Monarch collapse triggers UK repatriation of 110,000 flyers
British short-haul carrier Monarch Airlines ceased trading suddenly Monday following a financial collapse, the biggest failure of its kind in Britain, prompting the government into emergency action in returning home 110,000 stranded passengers.
Monarch and its holidays business entered administration, with KPMG appointed to oversee the financial chaos that has left about 2,100 staff likely having to find new employment.
The airline had been struggling financially for a while and won a cash injection a year ago that allowed it to continue flying holidaymakers and fund growth plans, as the sector faced turbulence from Brexit and terrorism.
The UK's Civil Aviation Authority described Monday's events as "the biggest ever UK airline failure," adding that "all future holidays and flights provided by these companies have been cancelled and are no longer operating".
It added in a statement that "the government has asked the CAA to support Monarch customers currently abroad to get back to the UK at the end of their holiday at no extra cost to them".
Passengers are being flown back from numerous countries, including France, Greece, Israel and Turkey on aircraft leased by the CAA.
In total, about 410,000 customers are affected by Monarch going into administration, including 300,000 with future bookings, the CAA said.
Qatar Airways had sent A320 aircraft on request by the CAA to repatriate holidaymakers, according to online flight-tracker Flightradar24.
- 'Biggest peacetime repatriation' -
The government said that it was overseeing what it said was the biggest repatriation since the end of World War II.
"This is a hugely distressing situation for British holidaymakers abroad and my first priority is to help them get back to the UK," Transport Secretary Chris Grayling said in a statement.
"That is why I have immediately ordered the country's biggest ever peacetime repatriation to fly about 110,000 passengers who could otherwise have been left stranded abroad."
He added: "This is an unprecedented response to an unprecedented situation."
But the Unite union hit back, saying ministers rebuffed requests by Monarch -- Britain's tenth largest airline according to Euromonitor International -- to provide a bridging loan.

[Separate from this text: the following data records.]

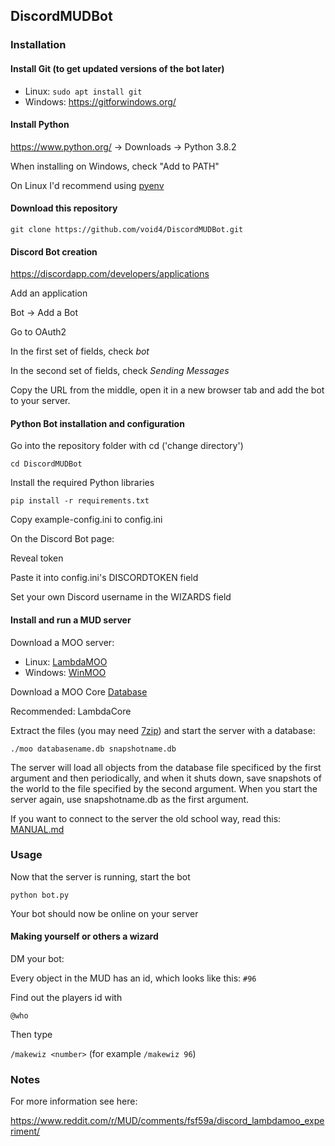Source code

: ## DiscordMUDBot

### Installation

#### Install Git (to get updated versions of the bot later)

- Linux: `sudo apt install git`
- Windows: https://gitforwindows.org/

#### Install Python

https://www.python.org/ -> Downloads -> Python 3.8.2

When installing on Windows, check "Add to PATH"

On Linux I'd recommend using [pyenv](https://github.com/pyenv/pyenv)

#### Download this repository

`git clone https://github.com/void4/DiscordMUDBot.git`

#### Discord Bot creation

https://discordapp.com/developers/applications

Add an application

Bot -> Add a Bot

Go to OAuth2

In the first set of fields, check *bot*

In the second set of fields, check *Sending Messages*

Copy the URL from the middle, open it in a new browser tab and add the bot to your server.

#### Python Bot installation and configuration

Go into the repository folder with cd ('change directory')

`cd DiscordMUDBot`

Install the required Python libraries

`pip install -r requirements.txt`

Copy example-config.ini to config.ini

On the Discord Bot page:

Reveal token

Paste it into config.ini's DISCORDTOKEN field

Set your own Discord username in the WIZARDS field

#### Install and run a MUD server

Download a MOO server:

- Linux: [LambdaMOO](http://www.moo-cows.com/downloads.html)
- Windows: [WinMOO](https://www.chrisunkel.com/WinMOO/)

Download a MOO Core [Database](http://www.moo-cows.com/downloads.html)

Recommended: LambdaCore

Extract the files (you may need [7zip](https://www.7-zip.org/)) and start the server with a database:

`./moo databasename.db snapshotname.db`

The server will load all objects from the database file specificed by the first argument and then periodically, and when it shuts down, save snapshots of the world to the file specified by the second argument. When you start the server again, use snapshotname.db as the first argument.

If you want to connect to the server the old school way, read this: [MANUAL.md](MANUAL.md)

### Usage

Now that the server is running, start the bot

`python bot.py`

Your bot should now be online on your server

#### Making yourself or others a wizard

DM your bot:

Every object in the MUD has an id, which looks like this: `#96`

Find out the players id with

`@who`

Then type

`/makewiz <number>` (for example `/makewiz 96`)

### Notes

For more information see here:

https://www.reddit.com/r/MUD/comments/fsf59a/discord_lambdamoo_experiment/
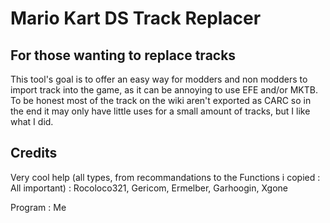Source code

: # Mario Kart DS Track Replacer

## For those wanting to replace tracks

This tool's goal is to offer an easy way for modders and non modders to import track into the game, as it can be annoying to use EFE and/or MKTB. To be honest most of the track on the wiki aren't exported as CARC so in the end it may only have little uses for a small amount of tracks, but I like what I did.

## Credits

Very cool help (all types, from recommandations to the Functions i copied : All important) : Rocoloco321, Gericom, Ermelber, Garhoogin, Xgone

Program : Me
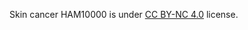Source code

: Skin cancer HAM10000 is under [CC BY-NC 4.0](https://creativecommons.org/licenses/by-nc/4.0/legalcode) license.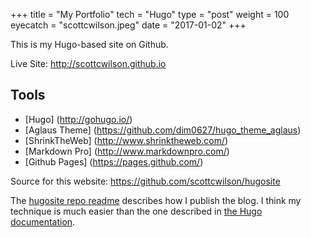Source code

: +++
title = "My Portfolio"
tech = "Hugo"
type = "post"
weight = 100
eyecatch = "scottcwilson.jpeg"
date = "2017-01-02"
+++

This is my Hugo-based site on Github.

Live Site: <http://scottcwilson.github.io>

## Tools
* [Hugo] (http://gohugo.io/)
* [Aglaus Theme] (https://github.com/dim0627/hugo_theme_aglaus)
* [ShrinkTheWeb] (http://www.shrinktheweb.com/)
* [Markdown Pro] (http://www.markdownpro.com/)
* [Github Pages] (https://pages.github.com/)

Source for this website: <https://github.com/scottcwilson/hugosite>

The [hugosite repo readme](https://github.com/scottcwilson/hugosite/blob/master/README.md)
describes how I publish the blog.
I think my technique is much easier than the one described in
[the Hugo documentation](http://gohugo.io/tutorials/github-pages-blog/).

"Monarch's workforce has worked tirelessly and loyally, with great sacrifice, to try and turn the airline around in the last year," said senior Unite official Oliver Richardson.
"Their hard work has been undone by a government seemingly content to sit on its hands and allow one of the UK's oldest airlines go into administration."
- 'Ryanair's gain ' -
The first plane to arrive back in the UK carried 165 passengers from Ibiza.
Affected parties used social media to get their messages across, mirroring a situation a week ago when Ryanair cancelled thousands of flights as it battles to overcome a shortage of pilots.
"Monarch customers in the UK: don't go to the airport. There will be no more Monarch flights," the budget carrier said on Twitter.
Meanwhile customer Holly-Rae Copeland? tweeted: "Just when you think you've avoided ryanair's flight cancellations, #monarchairlines go into administration on the day of your flight."
KPMG partner and joint administrator, Blair Nimmo, said "mounting cost pressures and increasingly competitive market conditions in the European short-haul market have contributed to the Monarch Group experiencing a sustained period of trading losses".
Monarch's collapse meanwhile boosted the share prices of bigger rivals.
"Usually what's bad for one airline -- higher fuel costs, terror attacks, air traffic control strikes -- are bad for the sector," noted Neil Wilson, senior market analyst at ETX Capital.
"But the failure of Monarch is good news for rivals. Shares in Ryanair and EasyJet both rose about three percent in early trading as the market reacted to the news of the demise of Monarch after 50 years in business."